Co-occurrence of similar traits is also observed in clariids. Elongated clariids have a significantly higher number of vertebrae (Devaere et al. 2001, 2004). Although all Clariidae are diagnosed with small eyes, the eyes of the anguilliform species are clearly smaller and sometimes even completely absent (Devaere et al. 2005a). It is further shown that elongation in clariids co-occurs with a loss of paired fins (Adriaens et al. 2002). Although, the general skull morphology in elongated clariids shows a reduction or even loss of some bones (e.g. lateral bones), there is an increased rigidity, through the outgrowth of several interdigitation zones (Devaere et al. 2001). Many of these characters also seem to determine the topology of the morphology based phylogeny (e.g. characters 3, 4, 5, 11, 16 and 18) and lead to the grouping of the elongated species.

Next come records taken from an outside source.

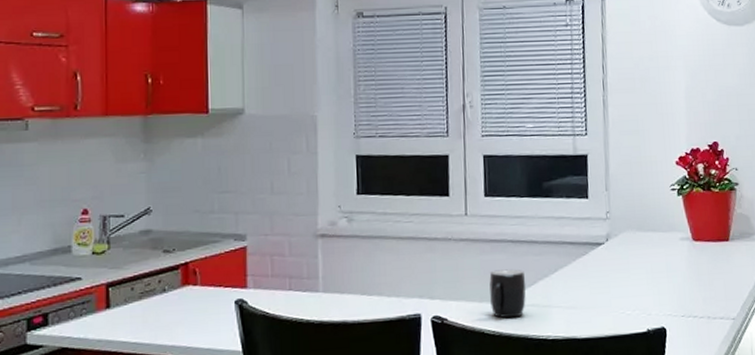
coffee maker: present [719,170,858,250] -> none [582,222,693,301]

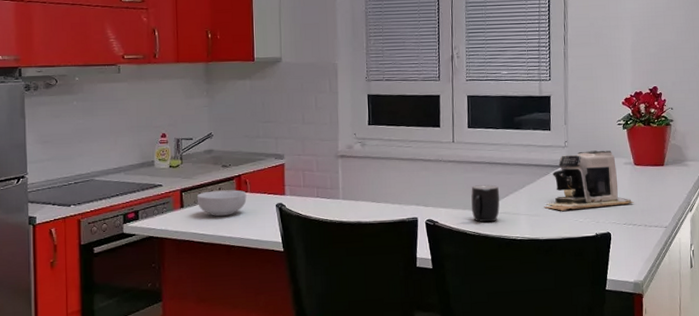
cereal bowl: none [128,282,196,318] -> present [196,190,247,216]
coffee maker: none [582,222,693,301] -> present [544,150,634,211]

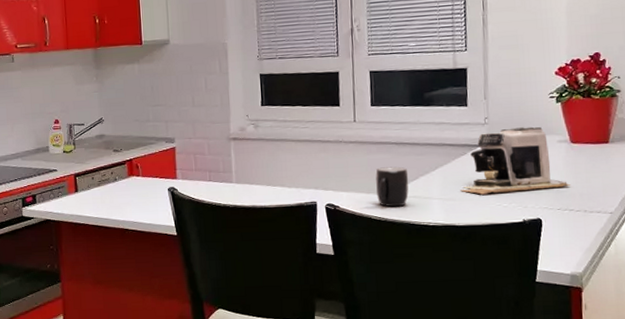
cereal bowl: present [196,190,247,216] -> none [90,174,139,200]

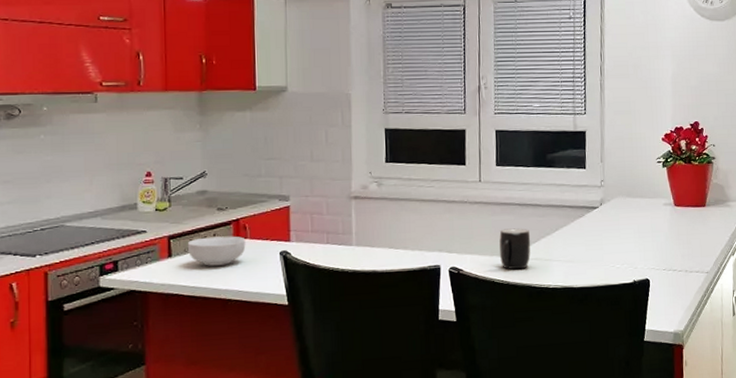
cereal bowl: none [90,174,139,200] -> present [187,236,246,266]
coffee maker: present [460,126,570,195] -> none [578,189,674,256]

In the combined analysis, however, the correlated morphological changes appear to be the result of convergent evolution and this on a genus level. Similar convergent evolution in vertebrates has occurred several times on a higher taxonomic level (Gans 1975; Lande 1978; Nelson 1994). Furthermore, the presence or absence of the paired fins appeared to differ on a population level, indicating the existence of a high level of phenotypic plasticity of traits that were generally considered as stable on a micro-evolutionary level, and even up to some degree on a macro-evolutionary scale (Adriaens et al. 2002).

Furthermore, Rieppel (1996) stated that in lizards, body elongation and limb reduction are generally correlated with miniaturization. Compared with species of Dinotopterus, Clarias and Heterobranchus, the skulls of the anguilliform species are very small and morphological transformations related to miniaturization are not excludible. When plotting the average skull length (% SL) on the combined tree (Fig. 14) of all the taxa, we see the clades that give rise to anguilliformity include those Clarias species with the shortest relative skull length. The clade including H. longifilis, D. cunningtoni, C. gariepinus and C. ngamensis, however, incorporates the species with the longest relative skull length (indicated with bold values and branches) (measurements from Boulenger 1906; Poll 1943; Teugels 1986).